Directions for this task: Copy out every line of the listing below that contains the word "real".

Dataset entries
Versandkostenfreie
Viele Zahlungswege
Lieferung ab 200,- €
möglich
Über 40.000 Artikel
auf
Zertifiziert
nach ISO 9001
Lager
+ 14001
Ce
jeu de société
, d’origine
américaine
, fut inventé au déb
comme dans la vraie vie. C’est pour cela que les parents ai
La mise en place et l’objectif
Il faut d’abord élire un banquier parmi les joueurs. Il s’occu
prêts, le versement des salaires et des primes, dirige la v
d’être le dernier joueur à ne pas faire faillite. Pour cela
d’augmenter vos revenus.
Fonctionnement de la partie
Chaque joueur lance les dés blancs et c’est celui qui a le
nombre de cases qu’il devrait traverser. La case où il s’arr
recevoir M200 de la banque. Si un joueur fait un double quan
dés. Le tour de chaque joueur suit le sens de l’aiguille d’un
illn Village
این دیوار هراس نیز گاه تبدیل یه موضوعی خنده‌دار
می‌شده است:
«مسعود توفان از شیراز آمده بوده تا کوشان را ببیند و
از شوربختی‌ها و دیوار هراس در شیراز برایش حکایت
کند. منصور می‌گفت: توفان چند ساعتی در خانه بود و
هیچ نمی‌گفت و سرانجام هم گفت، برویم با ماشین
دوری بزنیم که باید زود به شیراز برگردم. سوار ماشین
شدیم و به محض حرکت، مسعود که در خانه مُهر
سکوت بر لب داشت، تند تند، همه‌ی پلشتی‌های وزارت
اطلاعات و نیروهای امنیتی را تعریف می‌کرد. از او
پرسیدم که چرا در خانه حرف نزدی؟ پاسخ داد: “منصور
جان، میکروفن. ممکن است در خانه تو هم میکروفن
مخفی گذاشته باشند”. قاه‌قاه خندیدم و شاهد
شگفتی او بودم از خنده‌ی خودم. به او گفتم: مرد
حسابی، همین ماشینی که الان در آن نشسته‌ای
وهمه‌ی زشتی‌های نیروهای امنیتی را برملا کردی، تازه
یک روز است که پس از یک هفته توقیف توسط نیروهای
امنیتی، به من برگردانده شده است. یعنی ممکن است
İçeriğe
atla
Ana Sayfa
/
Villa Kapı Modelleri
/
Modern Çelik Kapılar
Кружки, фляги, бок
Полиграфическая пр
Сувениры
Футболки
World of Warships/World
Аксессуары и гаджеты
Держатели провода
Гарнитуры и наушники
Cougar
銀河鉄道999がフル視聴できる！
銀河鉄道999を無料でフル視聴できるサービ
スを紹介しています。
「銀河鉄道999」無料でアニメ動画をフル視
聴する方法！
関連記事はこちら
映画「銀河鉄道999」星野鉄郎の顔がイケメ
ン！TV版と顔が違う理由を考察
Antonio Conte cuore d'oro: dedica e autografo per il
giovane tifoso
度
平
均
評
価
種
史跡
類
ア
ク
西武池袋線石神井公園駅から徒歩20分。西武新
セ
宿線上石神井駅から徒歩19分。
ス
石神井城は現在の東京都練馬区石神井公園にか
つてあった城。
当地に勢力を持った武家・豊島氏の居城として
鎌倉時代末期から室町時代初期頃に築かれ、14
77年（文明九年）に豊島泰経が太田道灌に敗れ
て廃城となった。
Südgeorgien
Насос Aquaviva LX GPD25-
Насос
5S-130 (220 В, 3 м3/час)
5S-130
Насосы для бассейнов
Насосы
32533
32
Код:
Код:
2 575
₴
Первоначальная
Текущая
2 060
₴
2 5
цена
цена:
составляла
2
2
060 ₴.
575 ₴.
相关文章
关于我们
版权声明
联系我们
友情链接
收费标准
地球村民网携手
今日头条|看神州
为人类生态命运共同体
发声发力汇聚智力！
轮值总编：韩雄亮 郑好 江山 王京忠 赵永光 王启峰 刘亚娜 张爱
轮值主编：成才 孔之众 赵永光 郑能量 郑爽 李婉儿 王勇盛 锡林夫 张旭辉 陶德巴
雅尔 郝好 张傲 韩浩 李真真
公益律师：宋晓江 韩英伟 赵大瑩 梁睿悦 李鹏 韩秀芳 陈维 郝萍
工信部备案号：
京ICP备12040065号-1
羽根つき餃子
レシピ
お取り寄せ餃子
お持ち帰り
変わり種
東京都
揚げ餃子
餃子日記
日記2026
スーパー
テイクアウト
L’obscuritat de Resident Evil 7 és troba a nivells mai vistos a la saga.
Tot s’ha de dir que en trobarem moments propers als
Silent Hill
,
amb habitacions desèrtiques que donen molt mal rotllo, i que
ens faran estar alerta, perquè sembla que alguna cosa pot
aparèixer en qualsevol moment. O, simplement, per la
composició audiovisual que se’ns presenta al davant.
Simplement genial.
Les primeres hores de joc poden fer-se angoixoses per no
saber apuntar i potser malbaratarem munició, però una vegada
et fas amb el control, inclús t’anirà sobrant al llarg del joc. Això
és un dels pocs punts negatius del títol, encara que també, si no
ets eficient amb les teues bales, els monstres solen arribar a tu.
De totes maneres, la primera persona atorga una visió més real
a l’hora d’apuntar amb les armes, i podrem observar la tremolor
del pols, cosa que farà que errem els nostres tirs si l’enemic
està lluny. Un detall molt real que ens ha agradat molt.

Written answer:
De totes maneres, la primera persona atorga una visió més real
està lluny. Un detall molt real que ens ha agradat molt.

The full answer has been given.